Problem statement
Go through the listing and copy each line with the string "tracking".

========================

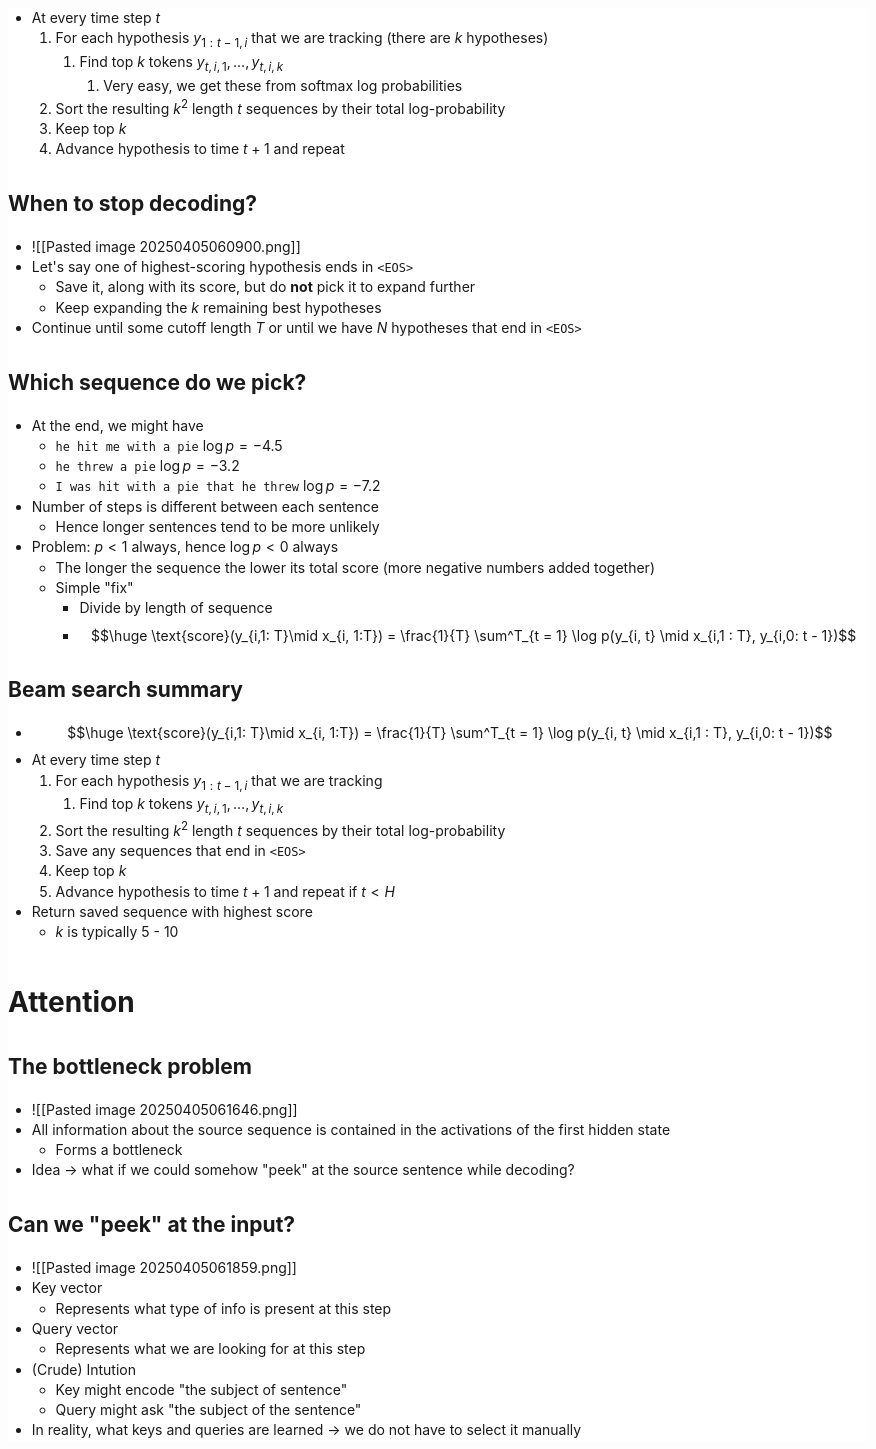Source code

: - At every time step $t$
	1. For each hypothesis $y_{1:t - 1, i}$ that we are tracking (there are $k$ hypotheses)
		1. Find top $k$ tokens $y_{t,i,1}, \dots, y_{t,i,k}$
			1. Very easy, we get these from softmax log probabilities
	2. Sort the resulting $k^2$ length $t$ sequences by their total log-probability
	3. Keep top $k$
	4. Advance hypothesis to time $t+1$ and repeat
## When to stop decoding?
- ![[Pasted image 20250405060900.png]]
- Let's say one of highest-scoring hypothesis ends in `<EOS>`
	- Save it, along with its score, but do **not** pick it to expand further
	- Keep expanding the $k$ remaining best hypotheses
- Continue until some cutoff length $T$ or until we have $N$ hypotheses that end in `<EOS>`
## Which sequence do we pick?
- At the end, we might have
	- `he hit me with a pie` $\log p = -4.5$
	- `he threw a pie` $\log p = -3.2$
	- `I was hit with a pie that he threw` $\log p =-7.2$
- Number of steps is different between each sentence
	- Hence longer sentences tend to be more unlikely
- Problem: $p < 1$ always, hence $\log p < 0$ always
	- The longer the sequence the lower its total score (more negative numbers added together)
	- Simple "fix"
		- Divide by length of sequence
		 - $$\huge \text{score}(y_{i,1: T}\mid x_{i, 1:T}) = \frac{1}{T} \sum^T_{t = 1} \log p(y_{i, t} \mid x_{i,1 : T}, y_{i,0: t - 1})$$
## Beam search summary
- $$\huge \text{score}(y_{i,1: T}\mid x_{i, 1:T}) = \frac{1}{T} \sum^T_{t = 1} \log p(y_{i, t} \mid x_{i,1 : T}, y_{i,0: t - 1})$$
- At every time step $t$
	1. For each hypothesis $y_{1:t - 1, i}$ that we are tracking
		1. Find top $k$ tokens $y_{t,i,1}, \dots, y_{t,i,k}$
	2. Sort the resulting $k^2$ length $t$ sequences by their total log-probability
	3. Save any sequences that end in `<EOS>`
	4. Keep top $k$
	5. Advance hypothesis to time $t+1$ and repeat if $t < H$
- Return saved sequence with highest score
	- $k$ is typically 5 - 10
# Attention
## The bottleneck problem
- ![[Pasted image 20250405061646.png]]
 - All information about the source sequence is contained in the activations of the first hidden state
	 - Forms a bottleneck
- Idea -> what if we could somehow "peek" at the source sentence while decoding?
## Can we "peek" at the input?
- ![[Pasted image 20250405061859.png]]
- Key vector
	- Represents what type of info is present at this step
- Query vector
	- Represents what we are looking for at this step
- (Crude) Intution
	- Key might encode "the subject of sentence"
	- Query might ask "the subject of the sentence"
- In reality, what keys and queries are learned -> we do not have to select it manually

========================

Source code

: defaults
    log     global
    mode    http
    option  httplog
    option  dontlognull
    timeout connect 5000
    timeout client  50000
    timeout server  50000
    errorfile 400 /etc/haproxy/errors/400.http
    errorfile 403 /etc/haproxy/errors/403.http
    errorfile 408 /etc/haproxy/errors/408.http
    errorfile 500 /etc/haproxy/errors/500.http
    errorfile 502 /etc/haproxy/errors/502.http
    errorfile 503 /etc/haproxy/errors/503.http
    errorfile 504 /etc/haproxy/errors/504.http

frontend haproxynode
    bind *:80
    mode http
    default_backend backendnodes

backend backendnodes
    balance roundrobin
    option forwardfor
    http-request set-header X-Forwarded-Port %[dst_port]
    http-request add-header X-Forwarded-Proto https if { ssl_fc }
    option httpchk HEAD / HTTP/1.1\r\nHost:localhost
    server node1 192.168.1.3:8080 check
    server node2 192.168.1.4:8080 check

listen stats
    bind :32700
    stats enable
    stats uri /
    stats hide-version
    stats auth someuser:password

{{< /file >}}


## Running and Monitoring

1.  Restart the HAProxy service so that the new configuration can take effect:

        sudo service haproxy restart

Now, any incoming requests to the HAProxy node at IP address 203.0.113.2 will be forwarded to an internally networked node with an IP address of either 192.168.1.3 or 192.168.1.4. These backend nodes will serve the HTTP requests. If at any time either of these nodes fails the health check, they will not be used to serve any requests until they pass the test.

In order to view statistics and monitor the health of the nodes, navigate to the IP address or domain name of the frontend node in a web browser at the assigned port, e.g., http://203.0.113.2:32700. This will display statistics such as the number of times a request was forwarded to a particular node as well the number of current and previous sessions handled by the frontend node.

========================

Solution to this problem
	1. For each hypothesis $y_{1:t - 1, i}$ that we are tracking (there are $k$ hypotheses)
	1. For each hypothesis $y_{1:t - 1, i}$ that we are tracking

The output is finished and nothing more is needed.